Hitachi

For Linux(R) (x86) Systems HA Monitor Cluster Software


4.2.1 How to determine a reset issuing host

In HA Monitor, if a host failure occurs on the active system, its standby system performs a host reset on the active system and then performs the hot standby operation. Depending on the hot-standby configuration, multiple standby systems might issue a host reset, thereby delaying recovery of the active system. For this reason, you must designate in advance the standby system that is to perform host reset. The standby system designated to perform host reset is called the reset issuing host. For details about the configuration in which multiple standby systems might issue a host reset, see 3.3.3 Preventing multiple resets on a host.

This subsection explains how to designate the reset issuing host and the processing performed by the reset issuing host in the event of a host failure.

Organization of this subsection

(1) How to designate the reset issuing host

At the time of system startup, the operator starts the active server in the active system. In the standby system, the operator starts the standby server corresponding to the active server. When the first combination (pair) of active and standby systems is established, that standby system becomes the reset issuing host for the paired active system. If a host failure occurs in the active system, the first standby system paired with the active system (reset issuing host) resets the active system. Even if the same active system is paired with another standby system, only the first standby system paired with that active system can reset the active system as the reset issuing host.

If the servers are terminated and the pair relationship is no longer valid between the active system and the first standby system that became the reset issuing host, the active system is paired with a new standby system and that standby system becomes the reset issuing host. If multiple pairs are established between active and standby systems, the standby system with the lowest host address becomes the reset issuing host thereafter.

The following figure shows how HA Monitor designates the reset issuing host.

Figure 4‒10: How HA Monitor designates the reset issuing host

[Figure]

In this figure, when active server 1 is terminated and the pair relationship between this active system and standby system 1 is no longer valid, one of the standby systems that are paired later, standby system 2 or standby system 3, becomes the reset issuing host. In this example, standby system 2 becomes the reset issuing host because its host address is smaller than that of standby system 3.

(2) Processing by the reset issuing host in the event of a host error

The reset issuing host resets the active system and then notifies the other standby systems of completion of the reset operation. Upon receiving the reset completion message, a standby system that is not the reset issuing host switches the active server in the active system that was reset over to the standby server on its local host.

If a standby system that is not the reset issuing host detects a host failure in the active system, the standby system waits without doing anything until it receives a reset completion message from the reset issuing host. If the standby system does not receive a reset completion message within 40 seconds (80 seconds when VMware ESXi-based virtualization is used) for a reason such as a failure in the monitoring LAN, it determines that the reset from the reset issuing host has failed, in which case the standby system that detected the host failure in the active system resets the active system.

The following figure shows the processing by the reset issuing host in the event of a host failure.

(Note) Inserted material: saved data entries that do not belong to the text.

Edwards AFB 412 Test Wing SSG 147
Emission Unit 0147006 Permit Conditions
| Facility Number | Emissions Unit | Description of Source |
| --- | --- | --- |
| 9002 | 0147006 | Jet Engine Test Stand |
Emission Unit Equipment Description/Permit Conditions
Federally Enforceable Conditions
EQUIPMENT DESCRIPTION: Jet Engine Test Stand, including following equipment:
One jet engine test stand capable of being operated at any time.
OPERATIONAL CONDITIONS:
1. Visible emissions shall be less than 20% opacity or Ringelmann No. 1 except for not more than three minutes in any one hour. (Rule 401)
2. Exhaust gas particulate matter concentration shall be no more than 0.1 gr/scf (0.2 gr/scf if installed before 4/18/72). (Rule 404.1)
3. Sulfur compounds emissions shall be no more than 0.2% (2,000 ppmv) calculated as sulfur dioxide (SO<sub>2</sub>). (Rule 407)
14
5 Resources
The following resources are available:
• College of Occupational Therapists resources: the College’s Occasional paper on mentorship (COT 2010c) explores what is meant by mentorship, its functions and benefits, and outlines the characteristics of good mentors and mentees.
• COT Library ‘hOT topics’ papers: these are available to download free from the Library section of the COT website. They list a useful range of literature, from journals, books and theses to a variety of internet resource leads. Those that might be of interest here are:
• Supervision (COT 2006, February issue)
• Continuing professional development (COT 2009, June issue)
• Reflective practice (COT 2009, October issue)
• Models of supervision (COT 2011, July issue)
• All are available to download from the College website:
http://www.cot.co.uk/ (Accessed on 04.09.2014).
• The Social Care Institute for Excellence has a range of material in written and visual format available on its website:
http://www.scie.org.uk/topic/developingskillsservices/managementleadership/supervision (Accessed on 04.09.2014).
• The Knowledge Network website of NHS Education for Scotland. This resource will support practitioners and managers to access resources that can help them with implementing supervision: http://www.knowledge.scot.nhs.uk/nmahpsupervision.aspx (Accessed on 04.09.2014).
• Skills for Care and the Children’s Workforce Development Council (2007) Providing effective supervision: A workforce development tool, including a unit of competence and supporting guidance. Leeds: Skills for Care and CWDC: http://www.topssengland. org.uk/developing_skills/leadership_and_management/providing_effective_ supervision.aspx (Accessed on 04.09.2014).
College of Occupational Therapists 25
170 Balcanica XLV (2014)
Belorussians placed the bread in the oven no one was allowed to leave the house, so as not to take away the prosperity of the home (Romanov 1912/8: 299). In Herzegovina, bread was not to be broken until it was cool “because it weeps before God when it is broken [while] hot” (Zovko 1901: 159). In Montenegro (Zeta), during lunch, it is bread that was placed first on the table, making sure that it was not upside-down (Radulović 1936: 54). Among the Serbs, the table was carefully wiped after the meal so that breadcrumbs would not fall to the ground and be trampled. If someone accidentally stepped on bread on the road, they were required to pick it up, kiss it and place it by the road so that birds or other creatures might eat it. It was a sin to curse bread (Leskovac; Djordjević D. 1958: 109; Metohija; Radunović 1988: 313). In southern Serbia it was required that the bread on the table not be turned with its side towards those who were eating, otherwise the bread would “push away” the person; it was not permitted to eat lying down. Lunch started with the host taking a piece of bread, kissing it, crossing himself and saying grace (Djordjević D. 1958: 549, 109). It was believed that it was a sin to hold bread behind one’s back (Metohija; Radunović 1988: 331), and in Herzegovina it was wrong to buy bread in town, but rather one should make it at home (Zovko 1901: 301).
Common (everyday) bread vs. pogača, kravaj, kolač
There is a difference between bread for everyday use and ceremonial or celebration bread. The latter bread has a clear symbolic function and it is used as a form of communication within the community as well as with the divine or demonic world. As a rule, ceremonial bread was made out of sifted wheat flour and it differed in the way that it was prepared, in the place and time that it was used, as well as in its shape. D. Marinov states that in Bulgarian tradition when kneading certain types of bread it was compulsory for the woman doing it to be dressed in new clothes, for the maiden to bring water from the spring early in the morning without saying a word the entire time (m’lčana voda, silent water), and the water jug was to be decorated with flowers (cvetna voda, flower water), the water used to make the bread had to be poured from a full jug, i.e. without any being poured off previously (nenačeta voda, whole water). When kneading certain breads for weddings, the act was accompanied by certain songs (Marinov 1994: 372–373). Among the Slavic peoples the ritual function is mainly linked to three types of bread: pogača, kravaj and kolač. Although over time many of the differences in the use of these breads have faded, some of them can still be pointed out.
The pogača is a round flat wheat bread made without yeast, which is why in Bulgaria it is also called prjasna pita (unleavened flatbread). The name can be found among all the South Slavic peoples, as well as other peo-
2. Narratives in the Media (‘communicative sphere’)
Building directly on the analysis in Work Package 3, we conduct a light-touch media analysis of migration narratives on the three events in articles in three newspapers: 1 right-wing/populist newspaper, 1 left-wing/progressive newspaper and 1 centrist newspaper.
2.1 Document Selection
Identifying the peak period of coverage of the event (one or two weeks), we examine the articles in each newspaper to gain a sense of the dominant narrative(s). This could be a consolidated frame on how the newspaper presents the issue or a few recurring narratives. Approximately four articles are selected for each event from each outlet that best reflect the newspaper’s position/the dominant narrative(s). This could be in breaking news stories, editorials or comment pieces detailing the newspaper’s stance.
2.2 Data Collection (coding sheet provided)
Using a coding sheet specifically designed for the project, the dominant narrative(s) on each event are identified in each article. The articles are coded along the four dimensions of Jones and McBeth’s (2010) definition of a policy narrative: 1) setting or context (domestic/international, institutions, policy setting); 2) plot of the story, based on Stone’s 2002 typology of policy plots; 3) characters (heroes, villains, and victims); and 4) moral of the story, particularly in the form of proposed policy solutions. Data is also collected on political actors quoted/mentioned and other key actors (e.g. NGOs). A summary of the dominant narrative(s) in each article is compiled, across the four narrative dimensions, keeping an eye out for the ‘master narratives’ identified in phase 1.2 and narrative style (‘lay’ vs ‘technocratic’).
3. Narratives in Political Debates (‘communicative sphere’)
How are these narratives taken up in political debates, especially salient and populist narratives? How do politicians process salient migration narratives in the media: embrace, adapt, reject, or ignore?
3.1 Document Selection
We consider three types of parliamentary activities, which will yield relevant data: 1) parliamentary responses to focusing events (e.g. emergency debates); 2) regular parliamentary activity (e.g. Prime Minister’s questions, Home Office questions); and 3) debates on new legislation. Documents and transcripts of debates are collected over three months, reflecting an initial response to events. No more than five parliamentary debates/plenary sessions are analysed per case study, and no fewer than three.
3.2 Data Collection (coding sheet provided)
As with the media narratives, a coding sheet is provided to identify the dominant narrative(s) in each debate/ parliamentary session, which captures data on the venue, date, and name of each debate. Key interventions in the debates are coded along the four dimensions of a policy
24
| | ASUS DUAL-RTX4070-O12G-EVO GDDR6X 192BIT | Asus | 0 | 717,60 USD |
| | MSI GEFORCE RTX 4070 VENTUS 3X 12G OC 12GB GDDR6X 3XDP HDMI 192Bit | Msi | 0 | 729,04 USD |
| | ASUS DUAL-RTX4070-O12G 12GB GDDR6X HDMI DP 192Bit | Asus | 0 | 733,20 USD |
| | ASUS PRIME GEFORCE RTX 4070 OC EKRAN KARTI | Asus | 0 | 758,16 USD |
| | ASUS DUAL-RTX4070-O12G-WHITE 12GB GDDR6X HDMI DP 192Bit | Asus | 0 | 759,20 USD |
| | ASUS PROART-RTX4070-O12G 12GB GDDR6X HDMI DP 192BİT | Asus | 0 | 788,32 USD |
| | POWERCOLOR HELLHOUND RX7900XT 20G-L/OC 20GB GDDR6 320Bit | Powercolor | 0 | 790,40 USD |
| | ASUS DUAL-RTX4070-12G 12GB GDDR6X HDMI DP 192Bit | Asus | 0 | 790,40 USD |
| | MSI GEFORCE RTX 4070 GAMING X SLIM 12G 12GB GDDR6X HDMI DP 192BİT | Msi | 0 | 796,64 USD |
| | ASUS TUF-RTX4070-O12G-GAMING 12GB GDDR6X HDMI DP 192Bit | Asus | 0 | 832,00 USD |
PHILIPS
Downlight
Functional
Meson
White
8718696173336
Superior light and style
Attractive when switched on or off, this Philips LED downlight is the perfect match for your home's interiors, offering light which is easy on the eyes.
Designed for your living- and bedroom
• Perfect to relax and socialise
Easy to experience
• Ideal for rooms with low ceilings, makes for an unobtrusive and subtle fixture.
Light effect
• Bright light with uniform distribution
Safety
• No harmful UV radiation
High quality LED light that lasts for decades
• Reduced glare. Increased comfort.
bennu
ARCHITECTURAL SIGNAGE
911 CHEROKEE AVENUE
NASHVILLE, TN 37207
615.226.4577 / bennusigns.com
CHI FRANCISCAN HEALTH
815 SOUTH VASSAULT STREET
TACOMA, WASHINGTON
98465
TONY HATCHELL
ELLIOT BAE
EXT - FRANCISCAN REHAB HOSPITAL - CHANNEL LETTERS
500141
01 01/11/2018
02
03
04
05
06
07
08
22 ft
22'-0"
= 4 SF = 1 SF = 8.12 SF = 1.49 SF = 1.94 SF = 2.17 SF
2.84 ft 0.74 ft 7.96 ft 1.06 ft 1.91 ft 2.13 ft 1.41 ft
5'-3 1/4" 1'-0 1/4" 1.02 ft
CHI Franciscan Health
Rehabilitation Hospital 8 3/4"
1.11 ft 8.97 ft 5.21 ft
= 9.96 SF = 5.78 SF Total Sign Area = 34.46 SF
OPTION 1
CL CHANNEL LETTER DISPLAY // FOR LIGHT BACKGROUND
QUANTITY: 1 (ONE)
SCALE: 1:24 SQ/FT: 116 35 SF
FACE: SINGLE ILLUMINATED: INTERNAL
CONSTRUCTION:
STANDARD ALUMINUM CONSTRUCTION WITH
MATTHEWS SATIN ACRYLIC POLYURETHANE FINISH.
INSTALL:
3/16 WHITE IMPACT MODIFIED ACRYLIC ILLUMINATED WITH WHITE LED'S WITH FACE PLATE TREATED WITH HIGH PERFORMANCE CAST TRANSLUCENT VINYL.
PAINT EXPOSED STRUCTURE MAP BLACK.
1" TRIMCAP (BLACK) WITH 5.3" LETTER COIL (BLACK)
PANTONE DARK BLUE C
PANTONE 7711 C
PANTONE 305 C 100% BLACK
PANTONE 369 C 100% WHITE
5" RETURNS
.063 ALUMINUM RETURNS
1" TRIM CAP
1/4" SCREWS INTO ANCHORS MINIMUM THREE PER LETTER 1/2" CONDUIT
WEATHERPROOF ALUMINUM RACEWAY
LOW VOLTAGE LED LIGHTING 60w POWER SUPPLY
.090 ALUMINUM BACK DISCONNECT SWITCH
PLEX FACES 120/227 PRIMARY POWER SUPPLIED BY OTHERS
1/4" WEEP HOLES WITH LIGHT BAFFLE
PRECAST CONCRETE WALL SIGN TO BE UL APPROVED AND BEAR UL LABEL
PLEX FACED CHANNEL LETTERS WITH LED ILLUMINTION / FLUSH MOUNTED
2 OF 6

Figure 4‒11: Processing by the reset issuing host in the event of a host failure

[Figure]

The following provides the details of the processing by the reset issuing host in the event of a host failure, where the item numbers correspond to the numbers in the figure:

  1. Send a reset instruction.

    When the standby system (reset issuing host) detects a host failure, it resets the active system.

  2. Send a reset completion message.

    When the reset operation has been completed, the reset issuing host sends a reset completion message to the other standby systems.

  3. Perform the hot standby operation.

    When the reset completion message is received, each active server in the active system is switched over to the corresponding standby system.

The following figure shows the processing when a standby system that is not the reset issuing host has detected a host failure in the active system.

Figure 4‒12: Processing when a standby system that is not the reset issuing host has detected a host failure in the active system

[Figure]

The following provides the details of the processing when a standby system that is not the reset issuing host has detected a host failure in the active system, where the item numbers correspond to the numbers in the figure:

  1. No reset completion message has been received.

    If a host that is not the reset issuing host detects a host failure in the active system, it waits for a reset completion message from the reset issuing host.

  2. Send a reset instruction.

    If no reset completion message is received, for a reason such as a failure in the monitoring LAN, the host that detected the failure resets the active system.

The amount of time the host waits for the reset completion message is 40 seconds (80 seconds if VMware ESXi-based virtualization is used).